— start TEXT PASSAGE —
B2. Right program, right time. You've drafted a proposal and aren't sure which NSF program fits. Describe the concrete steps you'd take to identify the program, confirm fit, and learn the submission window — and explain why doing this before writing matters.
B3. ★ Write the labeled summary. For your project, draft a one-page Project Summary with the three labeled blocks (Overview, Intellectual Merit, Broader Impacts). Make the Broader Impacts block as specific as the Intellectual Merit block.
B4. Read the decision. A proposal earns mostly "Very Good" and "Excellent" panel ratings but is declined; a scientifically comparable one is funded. Give two plausible NSF-specific reasons (not "the science was worse"), drawing on program-officer discretion and the portfolio.
B5. Integrate, don't staple. You're writing a CAREER proposal. Take your research topic and sketch one genuinely integrated research-and-education vision (where each feeds the other), and contrast it with the "stapled" version (strong research + a generic new course).
Part C — Analyze and Create
C1. ★ Build a real Broader Impacts plan. For your project, produce a one-page Broader Impacts plan with: specific activities; the beneficiaries and partners; the budget lines and timeline that resource them; and an evaluation plan (what you'll measure and how you'll know it worked). This goes in your "My Proposal" document.
C2. Two-criteria audit. Take a draft (yours or a colleague's) and audit it against both criteria: highlight every sentence that serves Intellectual Merit in one color and Broader Impacts in another. Where is the proposal lopsided? What would you add or cut to make the two genuinely co-equal?
C3. ★ Critique and rewrite a Project Summary. Find or construct a Project Summary that reads like a journal abstract (no labeled criteria). Explain the compliance and competitiveness problems, then rewrite it into a compliant, competitive labeled summary.
C4. Broadening participation without tokenism. Draft a broadening-participation broader impact for your project that has the three features from Section 17.5 (real partners, genuine activities with a rationale, evaluation). If you cannot do it genuinely, pick a different broader-impacts category you can do genuinely and justify the switch.
C5. NSF vs. NIH translation. Take a project that could plausibly go to either agency (or imagine one) and sketch how the same work would be framed differently for the NIH (Chapter 16) versus the NSF — mechanism/program, signature page, and especially how societal benefit is handled.
Part M — Mixed and Interleaved Review
M1. ★ (Ch 16 + 17) Build the NIH-vs-NSF contrast table from memory: domain, review unit, scoring, who decides funding, signature criterion, signature page, resubmission, early-career flagship. Then state the one meta-skill both chapters teach.
M2. (Ch 9 + 17) How does the Intellectual Merit criterion map onto the significance-and-approach craft of Chapter 9, and how does the pitfalls-and-alternatives move help your merit rating?
— end TEXT PASSAGE —
— start RECORD EXTRACTS —
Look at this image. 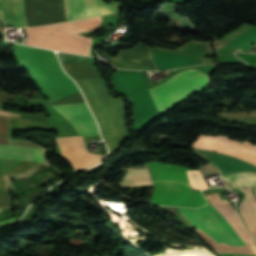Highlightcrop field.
<instances>
[{"label": "crop field", "instance_id": "crop-field-14", "mask_svg": "<svg viewBox=\"0 0 256 256\" xmlns=\"http://www.w3.org/2000/svg\"><path fill=\"white\" fill-rule=\"evenodd\" d=\"M119 185L126 188L153 185L148 164L128 168L126 174L120 179Z\"/></svg>", "mask_w": 256, "mask_h": 256}, {"label": "crop field", "instance_id": "crop-field-7", "mask_svg": "<svg viewBox=\"0 0 256 256\" xmlns=\"http://www.w3.org/2000/svg\"><path fill=\"white\" fill-rule=\"evenodd\" d=\"M180 212L192 225L209 234L217 243L246 245L212 205L199 209L180 208Z\"/></svg>", "mask_w": 256, "mask_h": 256}, {"label": "crop field", "instance_id": "crop-field-1", "mask_svg": "<svg viewBox=\"0 0 256 256\" xmlns=\"http://www.w3.org/2000/svg\"><path fill=\"white\" fill-rule=\"evenodd\" d=\"M27 25L72 21L117 12L119 2L102 0H24ZM23 0H0V20L6 19L26 27ZM101 21V16L72 22L26 28V44L57 51L89 55L92 38L75 33L89 31Z\"/></svg>", "mask_w": 256, "mask_h": 256}, {"label": "crop field", "instance_id": "crop-field-2", "mask_svg": "<svg viewBox=\"0 0 256 256\" xmlns=\"http://www.w3.org/2000/svg\"><path fill=\"white\" fill-rule=\"evenodd\" d=\"M75 81L99 123L109 152L113 151L130 136L125 126L122 99H111L101 77Z\"/></svg>", "mask_w": 256, "mask_h": 256}, {"label": "crop field", "instance_id": "crop-field-15", "mask_svg": "<svg viewBox=\"0 0 256 256\" xmlns=\"http://www.w3.org/2000/svg\"><path fill=\"white\" fill-rule=\"evenodd\" d=\"M65 71L73 78L99 77V73L93 64L61 63Z\"/></svg>", "mask_w": 256, "mask_h": 256}, {"label": "crop field", "instance_id": "crop-field-13", "mask_svg": "<svg viewBox=\"0 0 256 256\" xmlns=\"http://www.w3.org/2000/svg\"><path fill=\"white\" fill-rule=\"evenodd\" d=\"M252 190L253 187L241 189L245 193V197L239 208L247 228L256 239V200Z\"/></svg>", "mask_w": 256, "mask_h": 256}, {"label": "crop field", "instance_id": "crop-field-9", "mask_svg": "<svg viewBox=\"0 0 256 256\" xmlns=\"http://www.w3.org/2000/svg\"><path fill=\"white\" fill-rule=\"evenodd\" d=\"M197 149H211L243 159L256 165V145L247 141L241 143L222 136L200 135L191 145Z\"/></svg>", "mask_w": 256, "mask_h": 256}, {"label": "crop field", "instance_id": "crop-field-17", "mask_svg": "<svg viewBox=\"0 0 256 256\" xmlns=\"http://www.w3.org/2000/svg\"><path fill=\"white\" fill-rule=\"evenodd\" d=\"M9 125L13 127H30L49 130L48 121L40 119L9 118Z\"/></svg>", "mask_w": 256, "mask_h": 256}, {"label": "crop field", "instance_id": "crop-field-8", "mask_svg": "<svg viewBox=\"0 0 256 256\" xmlns=\"http://www.w3.org/2000/svg\"><path fill=\"white\" fill-rule=\"evenodd\" d=\"M206 197L210 201V204H212L217 211L233 226V228L248 246L234 247L228 246L225 243L217 244L205 233L199 231L198 229L197 232L214 248L217 253L256 254V244L254 243L251 235L243 226L234 208L228 204V201L221 200L218 193L207 195Z\"/></svg>", "mask_w": 256, "mask_h": 256}, {"label": "crop field", "instance_id": "crop-field-20", "mask_svg": "<svg viewBox=\"0 0 256 256\" xmlns=\"http://www.w3.org/2000/svg\"><path fill=\"white\" fill-rule=\"evenodd\" d=\"M61 62H85L89 63L90 57L76 56L65 53H57Z\"/></svg>", "mask_w": 256, "mask_h": 256}, {"label": "crop field", "instance_id": "crop-field-23", "mask_svg": "<svg viewBox=\"0 0 256 256\" xmlns=\"http://www.w3.org/2000/svg\"><path fill=\"white\" fill-rule=\"evenodd\" d=\"M11 97V95L3 92L0 94V104H4L9 98Z\"/></svg>", "mask_w": 256, "mask_h": 256}, {"label": "crop field", "instance_id": "crop-field-26", "mask_svg": "<svg viewBox=\"0 0 256 256\" xmlns=\"http://www.w3.org/2000/svg\"><path fill=\"white\" fill-rule=\"evenodd\" d=\"M232 256H256V255L233 254Z\"/></svg>", "mask_w": 256, "mask_h": 256}, {"label": "crop field", "instance_id": "crop-field-6", "mask_svg": "<svg viewBox=\"0 0 256 256\" xmlns=\"http://www.w3.org/2000/svg\"><path fill=\"white\" fill-rule=\"evenodd\" d=\"M206 87L207 75L198 70H187L148 91L161 115Z\"/></svg>", "mask_w": 256, "mask_h": 256}, {"label": "crop field", "instance_id": "crop-field-24", "mask_svg": "<svg viewBox=\"0 0 256 256\" xmlns=\"http://www.w3.org/2000/svg\"><path fill=\"white\" fill-rule=\"evenodd\" d=\"M19 219H20L19 217H15V218L8 219L6 221H2V222H0V226L17 222Z\"/></svg>", "mask_w": 256, "mask_h": 256}, {"label": "crop field", "instance_id": "crop-field-5", "mask_svg": "<svg viewBox=\"0 0 256 256\" xmlns=\"http://www.w3.org/2000/svg\"><path fill=\"white\" fill-rule=\"evenodd\" d=\"M18 47L54 100L79 92L73 80L63 72L54 52L23 45Z\"/></svg>", "mask_w": 256, "mask_h": 256}, {"label": "crop field", "instance_id": "crop-field-22", "mask_svg": "<svg viewBox=\"0 0 256 256\" xmlns=\"http://www.w3.org/2000/svg\"><path fill=\"white\" fill-rule=\"evenodd\" d=\"M11 200L12 198L9 196L7 192H0V207H8Z\"/></svg>", "mask_w": 256, "mask_h": 256}, {"label": "crop field", "instance_id": "crop-field-21", "mask_svg": "<svg viewBox=\"0 0 256 256\" xmlns=\"http://www.w3.org/2000/svg\"><path fill=\"white\" fill-rule=\"evenodd\" d=\"M50 188V186H47L43 189H40L36 192H33L31 194H29L26 197V203L28 206H30L33 202H35L37 199H39L42 195H44L46 193V191Z\"/></svg>", "mask_w": 256, "mask_h": 256}, {"label": "crop field", "instance_id": "crop-field-25", "mask_svg": "<svg viewBox=\"0 0 256 256\" xmlns=\"http://www.w3.org/2000/svg\"><path fill=\"white\" fill-rule=\"evenodd\" d=\"M0 115H1V116H14V117H20V115H16V114H14V113L5 112V111H0Z\"/></svg>", "mask_w": 256, "mask_h": 256}, {"label": "crop field", "instance_id": "crop-field-16", "mask_svg": "<svg viewBox=\"0 0 256 256\" xmlns=\"http://www.w3.org/2000/svg\"><path fill=\"white\" fill-rule=\"evenodd\" d=\"M224 179L237 189L255 186L254 193L256 195V172H240L224 177Z\"/></svg>", "mask_w": 256, "mask_h": 256}, {"label": "crop field", "instance_id": "crop-field-3", "mask_svg": "<svg viewBox=\"0 0 256 256\" xmlns=\"http://www.w3.org/2000/svg\"><path fill=\"white\" fill-rule=\"evenodd\" d=\"M7 142V118L0 117V144L7 145ZM8 145L36 148V158L38 163L9 160L18 159L37 162L35 158V149L0 145V158H9L0 159V175H4L16 162L17 163L5 175L23 172L35 164L23 173L4 176L5 191L15 190L11 179L29 177L35 171L49 166V163L46 161L45 157H43V153L46 149L32 142L11 139H9ZM0 191H4L3 176H0Z\"/></svg>", "mask_w": 256, "mask_h": 256}, {"label": "crop field", "instance_id": "crop-field-12", "mask_svg": "<svg viewBox=\"0 0 256 256\" xmlns=\"http://www.w3.org/2000/svg\"><path fill=\"white\" fill-rule=\"evenodd\" d=\"M200 153L205 155L207 158H209L211 161H213L221 170H222V176L243 171V170H255L256 167L246 163L244 161H241L237 158L224 156L208 151H202L198 150Z\"/></svg>", "mask_w": 256, "mask_h": 256}, {"label": "crop field", "instance_id": "crop-field-18", "mask_svg": "<svg viewBox=\"0 0 256 256\" xmlns=\"http://www.w3.org/2000/svg\"><path fill=\"white\" fill-rule=\"evenodd\" d=\"M188 179L191 183V186L197 189L208 188L205 184L199 170L197 171H187Z\"/></svg>", "mask_w": 256, "mask_h": 256}, {"label": "crop field", "instance_id": "crop-field-4", "mask_svg": "<svg viewBox=\"0 0 256 256\" xmlns=\"http://www.w3.org/2000/svg\"><path fill=\"white\" fill-rule=\"evenodd\" d=\"M155 188L151 204L199 207L207 202L199 192L193 193L184 166L149 163Z\"/></svg>", "mask_w": 256, "mask_h": 256}, {"label": "crop field", "instance_id": "crop-field-10", "mask_svg": "<svg viewBox=\"0 0 256 256\" xmlns=\"http://www.w3.org/2000/svg\"><path fill=\"white\" fill-rule=\"evenodd\" d=\"M60 151L74 166L75 170L91 168L104 159L103 156L89 153L81 136L57 139Z\"/></svg>", "mask_w": 256, "mask_h": 256}, {"label": "crop field", "instance_id": "crop-field-11", "mask_svg": "<svg viewBox=\"0 0 256 256\" xmlns=\"http://www.w3.org/2000/svg\"><path fill=\"white\" fill-rule=\"evenodd\" d=\"M61 112L74 126L79 134L98 135V127L86 103L54 107Z\"/></svg>", "mask_w": 256, "mask_h": 256}, {"label": "crop field", "instance_id": "crop-field-19", "mask_svg": "<svg viewBox=\"0 0 256 256\" xmlns=\"http://www.w3.org/2000/svg\"><path fill=\"white\" fill-rule=\"evenodd\" d=\"M79 102H85L81 92L76 93L71 96H68V97H65V98H62L60 100L54 101V102L50 103L49 106L69 104V103H79Z\"/></svg>", "mask_w": 256, "mask_h": 256}]
</instances>
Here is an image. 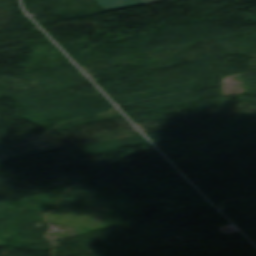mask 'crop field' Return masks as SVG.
Masks as SVG:
<instances>
[{
	"instance_id": "ac0d7876",
	"label": "crop field",
	"mask_w": 256,
	"mask_h": 256,
	"mask_svg": "<svg viewBox=\"0 0 256 256\" xmlns=\"http://www.w3.org/2000/svg\"><path fill=\"white\" fill-rule=\"evenodd\" d=\"M107 11L145 4L143 0H98Z\"/></svg>"
},
{
	"instance_id": "8a807250",
	"label": "crop field",
	"mask_w": 256,
	"mask_h": 256,
	"mask_svg": "<svg viewBox=\"0 0 256 256\" xmlns=\"http://www.w3.org/2000/svg\"><path fill=\"white\" fill-rule=\"evenodd\" d=\"M15 158L58 150L44 133L3 142Z\"/></svg>"
},
{
	"instance_id": "412701ff",
	"label": "crop field",
	"mask_w": 256,
	"mask_h": 256,
	"mask_svg": "<svg viewBox=\"0 0 256 256\" xmlns=\"http://www.w3.org/2000/svg\"><path fill=\"white\" fill-rule=\"evenodd\" d=\"M148 4L150 3H156V2H161V1H166V0H146Z\"/></svg>"
},
{
	"instance_id": "34b2d1b8",
	"label": "crop field",
	"mask_w": 256,
	"mask_h": 256,
	"mask_svg": "<svg viewBox=\"0 0 256 256\" xmlns=\"http://www.w3.org/2000/svg\"><path fill=\"white\" fill-rule=\"evenodd\" d=\"M15 158L11 155V153L6 149L2 142H0V161H9L14 160Z\"/></svg>"
}]
</instances>
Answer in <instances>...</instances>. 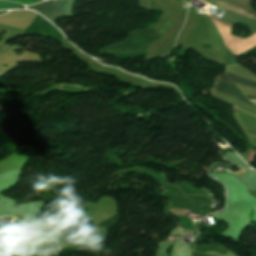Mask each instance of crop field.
<instances>
[{"instance_id":"34b2d1b8","label":"crop field","mask_w":256,"mask_h":256,"mask_svg":"<svg viewBox=\"0 0 256 256\" xmlns=\"http://www.w3.org/2000/svg\"><path fill=\"white\" fill-rule=\"evenodd\" d=\"M74 0H57L54 2H44L41 4L33 5L28 8L41 12L46 18L54 23V19L59 16H73L72 4Z\"/></svg>"},{"instance_id":"e52e79f7","label":"crop field","mask_w":256,"mask_h":256,"mask_svg":"<svg viewBox=\"0 0 256 256\" xmlns=\"http://www.w3.org/2000/svg\"><path fill=\"white\" fill-rule=\"evenodd\" d=\"M191 233H193V231Z\"/></svg>"},{"instance_id":"412701ff","label":"crop field","mask_w":256,"mask_h":256,"mask_svg":"<svg viewBox=\"0 0 256 256\" xmlns=\"http://www.w3.org/2000/svg\"><path fill=\"white\" fill-rule=\"evenodd\" d=\"M218 84L213 89L253 105L226 76L222 74L217 77ZM255 106V105H253ZM256 107V106H255Z\"/></svg>"},{"instance_id":"f4fd0767","label":"crop field","mask_w":256,"mask_h":256,"mask_svg":"<svg viewBox=\"0 0 256 256\" xmlns=\"http://www.w3.org/2000/svg\"><path fill=\"white\" fill-rule=\"evenodd\" d=\"M227 76L230 78L231 81H233L236 84H240V85H243V86H247V87L256 89V83L255 82L245 80V79H242V78H238V77H235V76H231V75H227ZM245 96H247L248 99H255L256 100L255 96H248V95H245Z\"/></svg>"},{"instance_id":"8a807250","label":"crop field","mask_w":256,"mask_h":256,"mask_svg":"<svg viewBox=\"0 0 256 256\" xmlns=\"http://www.w3.org/2000/svg\"><path fill=\"white\" fill-rule=\"evenodd\" d=\"M207 1L220 7V8H224L229 11H232V12H235L240 15H243L248 18L256 20V12L253 10L252 5H251L252 0H207ZM224 9L222 10L223 14L220 18L224 19V21L229 22L233 25L234 24H242V25L246 24V25H248L249 30L252 33H256V21L248 19V18L240 16V15H237L235 13L229 12ZM226 25H228V24H226ZM228 26L232 27V30H233L232 25H228ZM231 35H232V32H231ZM252 35L253 34H249V37ZM234 36H236V35H234ZM237 37H240V36H237ZM241 38H243V36ZM223 54H224V57L226 60V65L237 62L225 44H224V48H223Z\"/></svg>"},{"instance_id":"ac0d7876","label":"crop field","mask_w":256,"mask_h":256,"mask_svg":"<svg viewBox=\"0 0 256 256\" xmlns=\"http://www.w3.org/2000/svg\"><path fill=\"white\" fill-rule=\"evenodd\" d=\"M159 39L152 27L129 33L127 40L120 44L110 45L103 49L109 52L146 51L149 43Z\"/></svg>"},{"instance_id":"dd49c442","label":"crop field","mask_w":256,"mask_h":256,"mask_svg":"<svg viewBox=\"0 0 256 256\" xmlns=\"http://www.w3.org/2000/svg\"><path fill=\"white\" fill-rule=\"evenodd\" d=\"M9 1L21 2L25 5H29V4H32V3L39 2V0H9Z\"/></svg>"},{"instance_id":"d8731c3e","label":"crop field","mask_w":256,"mask_h":256,"mask_svg":"<svg viewBox=\"0 0 256 256\" xmlns=\"http://www.w3.org/2000/svg\"><path fill=\"white\" fill-rule=\"evenodd\" d=\"M182 234H184V233H182ZM185 235V234H184Z\"/></svg>"}]
</instances>
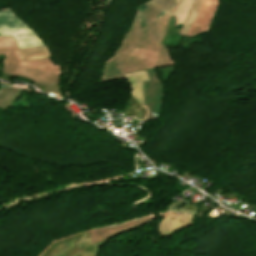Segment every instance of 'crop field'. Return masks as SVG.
Returning <instances> with one entry per match:
<instances>
[{
    "label": "crop field",
    "mask_w": 256,
    "mask_h": 256,
    "mask_svg": "<svg viewBox=\"0 0 256 256\" xmlns=\"http://www.w3.org/2000/svg\"><path fill=\"white\" fill-rule=\"evenodd\" d=\"M177 2L178 0H151L148 3L162 9L163 11L171 15Z\"/></svg>",
    "instance_id": "4"
},
{
    "label": "crop field",
    "mask_w": 256,
    "mask_h": 256,
    "mask_svg": "<svg viewBox=\"0 0 256 256\" xmlns=\"http://www.w3.org/2000/svg\"><path fill=\"white\" fill-rule=\"evenodd\" d=\"M133 86L134 96L143 103L142 81L149 80L145 71L125 74Z\"/></svg>",
    "instance_id": "2"
},
{
    "label": "crop field",
    "mask_w": 256,
    "mask_h": 256,
    "mask_svg": "<svg viewBox=\"0 0 256 256\" xmlns=\"http://www.w3.org/2000/svg\"><path fill=\"white\" fill-rule=\"evenodd\" d=\"M217 4L218 0H201L197 17L188 35H195L199 32L208 31Z\"/></svg>",
    "instance_id": "1"
},
{
    "label": "crop field",
    "mask_w": 256,
    "mask_h": 256,
    "mask_svg": "<svg viewBox=\"0 0 256 256\" xmlns=\"http://www.w3.org/2000/svg\"><path fill=\"white\" fill-rule=\"evenodd\" d=\"M19 50L23 60H39L50 56L43 45L22 47Z\"/></svg>",
    "instance_id": "3"
}]
</instances>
— end RECORD EXTRACTS —
THINGS TO DO:
• a. Reproduce the grant-writing exercises from "B3. ★ Write" to "generic new course).".
• b. In the grant-writing exercises, explain under what circumstance exercise C4 tells you to choose a different broader-impacts category.
The records come from a separate source.

OUTPUTS BY TASK:
• a.
B3. ★ Write the labeled summary. For your project, draft a one-page Project Summary with the three labeled blocks (Overview, Intellectual Merit, Broader Impacts). Make the Broader Impacts block as specific as the Intellectual Merit block.
B4. Read the decision. A proposal earns mostly "Very Good" and "Excellent" panel ratings but is declined; a scientifically comparable one is funded. Give two plausible NSF-specific reasons (not "the science was worse"), drawing on program-officer discretion and the portfolio.
B5. Integrate, don't staple. You're writing a CAREER proposal. Take your research topic and sketch one genuinely integrated research-and-education vision (where each feeds the other), and contrast it with the "stapled" version (strong research + a generic new course).

• b. You switch if you cannot do a broadening-participation broader impact genuinely, meaning with real partners, genuine activities that have a rationale, and evaluation. In that case you pick a different broader-impacts category that you can do genuinely, and you justify the switch.